### Saved entries
━━━
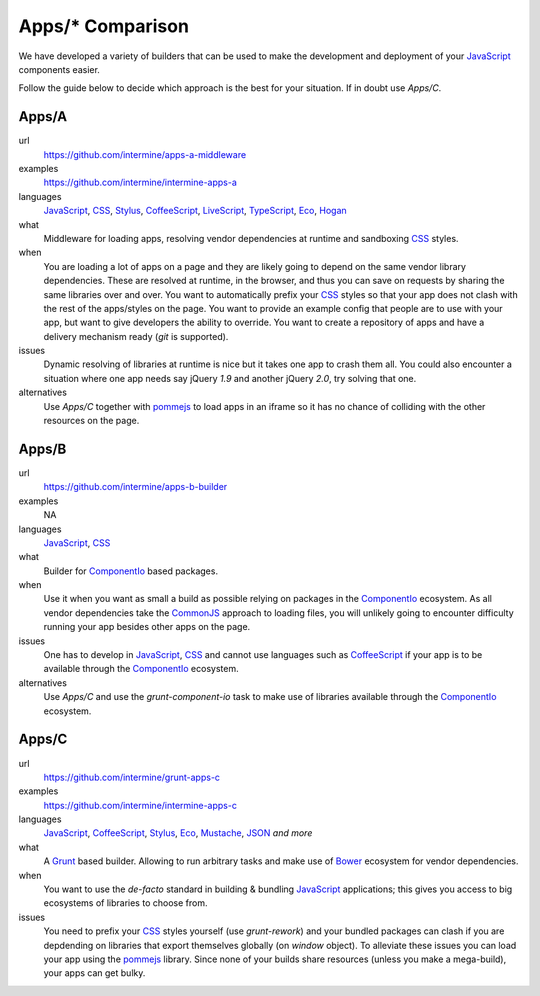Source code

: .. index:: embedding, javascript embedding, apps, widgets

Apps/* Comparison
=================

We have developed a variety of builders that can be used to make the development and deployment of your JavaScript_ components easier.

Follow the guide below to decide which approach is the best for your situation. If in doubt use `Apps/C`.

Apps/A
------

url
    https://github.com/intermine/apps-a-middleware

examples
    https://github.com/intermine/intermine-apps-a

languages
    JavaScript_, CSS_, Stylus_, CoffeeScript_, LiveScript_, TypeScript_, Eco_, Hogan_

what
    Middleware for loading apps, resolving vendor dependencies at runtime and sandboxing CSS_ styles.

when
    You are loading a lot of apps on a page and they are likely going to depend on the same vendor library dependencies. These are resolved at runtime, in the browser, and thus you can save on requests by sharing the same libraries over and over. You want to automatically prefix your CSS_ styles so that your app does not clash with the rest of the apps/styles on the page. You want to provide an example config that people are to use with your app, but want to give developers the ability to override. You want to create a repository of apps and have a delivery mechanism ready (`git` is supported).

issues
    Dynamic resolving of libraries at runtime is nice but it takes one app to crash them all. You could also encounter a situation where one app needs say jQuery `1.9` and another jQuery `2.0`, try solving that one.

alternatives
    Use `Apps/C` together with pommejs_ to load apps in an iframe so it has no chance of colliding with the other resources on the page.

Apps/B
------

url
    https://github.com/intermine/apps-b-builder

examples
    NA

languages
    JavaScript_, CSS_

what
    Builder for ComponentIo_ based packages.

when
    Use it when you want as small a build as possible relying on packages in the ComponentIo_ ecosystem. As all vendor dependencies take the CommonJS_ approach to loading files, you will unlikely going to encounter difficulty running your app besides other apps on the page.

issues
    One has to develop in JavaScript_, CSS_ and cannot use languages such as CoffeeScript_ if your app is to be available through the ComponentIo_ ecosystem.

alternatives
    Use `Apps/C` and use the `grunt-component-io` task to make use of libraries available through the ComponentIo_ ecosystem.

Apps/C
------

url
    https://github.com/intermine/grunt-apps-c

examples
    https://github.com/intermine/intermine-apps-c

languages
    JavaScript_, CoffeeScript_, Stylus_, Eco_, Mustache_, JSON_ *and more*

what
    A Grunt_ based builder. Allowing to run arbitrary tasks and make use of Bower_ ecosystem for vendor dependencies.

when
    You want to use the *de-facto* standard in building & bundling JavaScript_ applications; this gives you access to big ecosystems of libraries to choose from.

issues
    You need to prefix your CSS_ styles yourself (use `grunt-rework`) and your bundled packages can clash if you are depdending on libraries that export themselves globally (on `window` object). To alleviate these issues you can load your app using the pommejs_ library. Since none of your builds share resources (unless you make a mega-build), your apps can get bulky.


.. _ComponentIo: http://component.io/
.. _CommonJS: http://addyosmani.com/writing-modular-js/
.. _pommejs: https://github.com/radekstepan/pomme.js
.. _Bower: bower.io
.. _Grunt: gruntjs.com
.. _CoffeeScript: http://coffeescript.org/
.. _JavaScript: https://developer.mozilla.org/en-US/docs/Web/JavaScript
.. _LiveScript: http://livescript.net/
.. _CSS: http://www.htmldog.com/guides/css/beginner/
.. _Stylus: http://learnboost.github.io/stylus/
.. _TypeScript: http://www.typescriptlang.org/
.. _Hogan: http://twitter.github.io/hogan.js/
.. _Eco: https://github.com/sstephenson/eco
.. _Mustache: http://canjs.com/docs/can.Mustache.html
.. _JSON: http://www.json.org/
━━━
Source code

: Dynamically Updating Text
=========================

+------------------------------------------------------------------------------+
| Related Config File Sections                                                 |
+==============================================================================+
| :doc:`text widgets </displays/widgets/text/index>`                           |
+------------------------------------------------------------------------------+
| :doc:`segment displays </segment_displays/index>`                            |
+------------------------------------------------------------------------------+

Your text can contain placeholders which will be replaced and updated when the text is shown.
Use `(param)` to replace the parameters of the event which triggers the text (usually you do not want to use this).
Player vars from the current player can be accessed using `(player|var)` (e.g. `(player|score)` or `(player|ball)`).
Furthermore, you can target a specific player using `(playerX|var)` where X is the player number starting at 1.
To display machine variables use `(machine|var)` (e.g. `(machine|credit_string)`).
━━━
### Exercise instructions
Go through the data, and copy each line in which the word "index" appears.

### Completed task
: .. index:: embedding, javascript embedding, apps, widgets
| :doc:`text widgets </displays/widgets/text/index>`                           |
| :doc:`segment displays </segment_displays/index>`                            |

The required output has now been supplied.